Inzynierka_Gwiazdy/machine_learning/Lib/site-packages/sklearn/_loss/link.py

"""
Module contains classes for invertible (and differentiable) link functions.
"""
# Author: Christian Lorentzen <lorentzen.ch@gmail.com>

from abc import ABC, abstractmethod
from dataclasses import dataclass

import numpy as np
from scipy.special import expit, logit
from scipy.stats import gmean
from ..utils.extmath import softmax


@dataclass
class Interval:
    low: float
    high: float
    low_inclusive: bool
    high_inclusive: bool

    def __post_init__(self):
        """Check that low <= high"""
        if self.low > self.high:
            raise ValueError(
                f"One must have low <= high; got low={self.low}, high={self.high}."
            )

    def includes(self, x):
        """Test whether all values of x are in interval range.

        Parameters
        ----------
        x : ndarray
            Array whose elements are tested to be in interval range.

        Returns
        -------
        result : bool
        """
        if self.low_inclusive:
            low = np.greater_equal(x, self.low)
        else:
            low = np.greater(x, self.low)

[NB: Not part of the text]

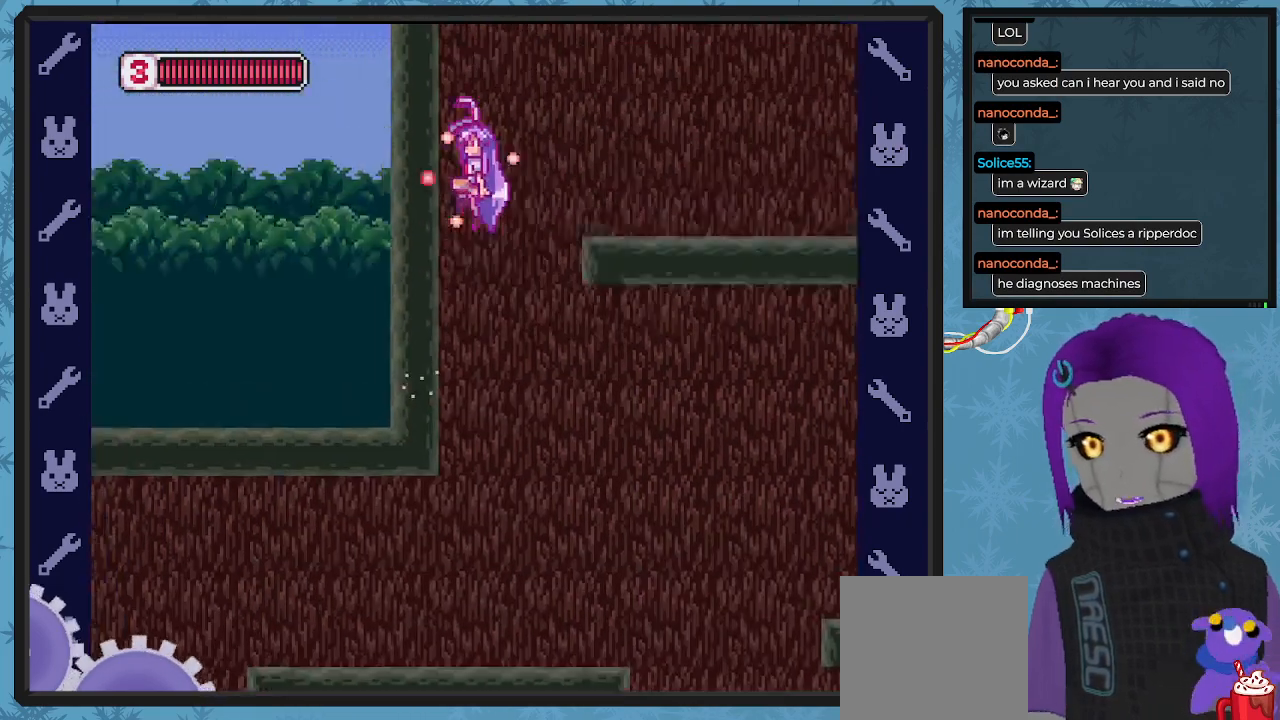
{"buttons": ["A", "B", "X", "DPAD_RIGHT"], "left_stick": "center", "events": [[33, "A", "up"], [200, "A", "down"], [333, "B", "down"], [367, "DPAD_UP", "down"], [400, "DPAD_LEFT", "up"], [433, "DPAD_RIGHT", "down"], [433, "DPAD_UP", "up"]]}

        if not np.all(low):
            return False

        if self.high_inclusive:
            high = np.less_equal(x, self.high)
        else:
            high = np.less(x, self.high)

        # Note: np.all returns numpy.bool_
        return bool(np.all(high))


def _inclusive_low_high(interval, dtype=np.float64):
    """Generate values low and high to be within the interval range.

    This is used in tests only.

    Returns
    -------
    low, high : tuple
        The returned values low and high lie within the interval.
    """
    eps = 10 * np.finfo(dtype).eps
    if interval.low == -np.inf:
        low = -1e10
    elif interval.low < 0:
        low = interval.low * (1 - eps) + eps
    else:
        low = interval.low * (1 + eps) + eps

    if interval.high == np.inf:
        high = 1e10
    elif interval.high < 0:
        high = interval.high * (1 + eps) - eps
    else:
        high = interval.high * (1 - eps) - eps

    return low, high


class BaseLink(ABC):
    """Abstract base class for differentiable, invertible link functions.

    Convention:
        - link function g: raw_prediction = g(y_pred)
        - inverse link h: y_pred = h(raw_prediction)

    For (generalized) linear models, `raw_prediction = X @ coef` is the so
    called linear predictor, and `y_pred = h(raw_prediction)` is the predicted
    conditional (on X) expected value of the target `y_true`.

    The methods are not implemented as staticmethods in case a link function needs
    parameters.
    """

    is_multiclass = False  # used for testing only

    # Usually, raw_prediction may be any real number and y_pred is an open
    # interval.
    # interval_raw_prediction = Interval(-np.inf, np.inf, False, False)
    interval_y_pred = Interval(-np.inf, np.inf, False, False)

    @abstractmethod
    def link(self, y_pred, out=None):
        """Compute the link function g(y_pred).

        The link function maps (predicted) target values to raw predictions,
        i.e. `g(y_pred) = raw_prediction`.

        Parameters
        ----------
        y_pred : array
            Predicted target values.
        out : array
            A location into which the result is stored. If provided, it must
            have a shape that the inputs broadcast to. If not provided or None,
            a freshly-allocated array is returned.

        Returns
        -------
        out : array
            Output array, element-wise link function.
        """

    @abstractmethod
    def inverse(self, raw_prediction, out=None):
        """Compute the inverse link function h(raw_prediction).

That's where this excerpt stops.